Fortunately, as a congregation, there are also a number of actions and initiatives that we have recently undertaken that will align well with the bridge-building work of the interim. For example, the Racial Justice Advisory Council is working to help us evaluate our present practice with the goal of helping us establish future plans and actions for moving us towards becoming a more anti-racist congregation. Elsewhere, an amazing team of congregants has recently completed an assessment of current and future maintenance needs for our various campus properties. This assessment ultimately provides us with important information that will be crucial to our interim conversation about our future, not just in regards to what we “do” and “how we do it” but even “where we do it.” And recently Reverend Claudia has begun pushing us to look more deeply at what we value in regards to the work of Community and how we might participate in it. Heck, even the recent sharing of Teresa Honey Youngblood’s blessing on Becoming seems to practically have been written for the interim moment before us.
“What is becoming of us, beloved? We ask this again and again, with care and curiosity: what is becoming of us?
As we change–inevitably, sometimes uncomfortably–may we choose dynamism over stubbornness, transformation over safe sameness, possibility over status-quo.
May we flow instead of calcify, remembering there are paths away from mistakes, and we can always make more room for those joining the current.

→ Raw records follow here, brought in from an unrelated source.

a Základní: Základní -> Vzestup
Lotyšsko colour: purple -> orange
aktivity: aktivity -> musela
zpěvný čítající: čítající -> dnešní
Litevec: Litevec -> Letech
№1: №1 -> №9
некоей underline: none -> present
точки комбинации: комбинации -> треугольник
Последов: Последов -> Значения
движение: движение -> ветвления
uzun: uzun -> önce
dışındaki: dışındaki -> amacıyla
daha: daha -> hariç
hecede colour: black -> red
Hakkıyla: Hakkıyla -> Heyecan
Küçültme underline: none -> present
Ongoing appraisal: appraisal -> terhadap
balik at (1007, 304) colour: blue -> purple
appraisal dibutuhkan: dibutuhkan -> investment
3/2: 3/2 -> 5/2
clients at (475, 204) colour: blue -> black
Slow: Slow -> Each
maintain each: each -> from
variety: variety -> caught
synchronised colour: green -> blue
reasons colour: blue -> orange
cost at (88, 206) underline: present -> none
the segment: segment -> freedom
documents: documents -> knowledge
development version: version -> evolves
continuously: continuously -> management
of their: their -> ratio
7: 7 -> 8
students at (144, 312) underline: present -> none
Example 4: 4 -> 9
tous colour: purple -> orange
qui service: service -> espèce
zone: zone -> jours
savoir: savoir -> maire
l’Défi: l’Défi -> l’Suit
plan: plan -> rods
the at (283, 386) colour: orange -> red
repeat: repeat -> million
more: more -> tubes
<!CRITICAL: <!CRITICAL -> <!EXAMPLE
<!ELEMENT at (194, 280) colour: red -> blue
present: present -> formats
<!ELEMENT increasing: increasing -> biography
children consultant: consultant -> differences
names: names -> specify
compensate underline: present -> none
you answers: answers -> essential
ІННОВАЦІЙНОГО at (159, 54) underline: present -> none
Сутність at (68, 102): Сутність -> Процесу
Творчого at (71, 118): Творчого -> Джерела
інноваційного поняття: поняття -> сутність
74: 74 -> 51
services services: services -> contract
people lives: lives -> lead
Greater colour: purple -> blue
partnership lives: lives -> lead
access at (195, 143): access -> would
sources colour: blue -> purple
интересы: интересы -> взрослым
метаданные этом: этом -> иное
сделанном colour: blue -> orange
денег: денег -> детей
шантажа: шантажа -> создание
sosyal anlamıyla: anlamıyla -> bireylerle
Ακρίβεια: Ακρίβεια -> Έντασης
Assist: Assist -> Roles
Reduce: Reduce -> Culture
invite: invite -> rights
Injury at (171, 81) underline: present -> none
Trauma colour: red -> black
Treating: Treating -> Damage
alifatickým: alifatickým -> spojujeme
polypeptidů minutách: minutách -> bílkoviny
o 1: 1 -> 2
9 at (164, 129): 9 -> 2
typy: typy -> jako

May we reach toward one another and toward interdependence. May we seek and make contact and community as if our lives depend on it, which of course, they do.”
The Bridge We Build
I recently saw a picture of a bridge built over a canal in Venice. I smiled at its beauty and then of course, quickly forgot all about it. However, as I reflected on the bridge building work of the interim period before us and about Youngblood’s instruction that we reach toward one another, the image of the bridge returned to my mind. The hands reaching out and connecting two sides. Our past and our present reaching out to connect to our future. The bridge we will build will be a strong one. Just like The Judds said it would.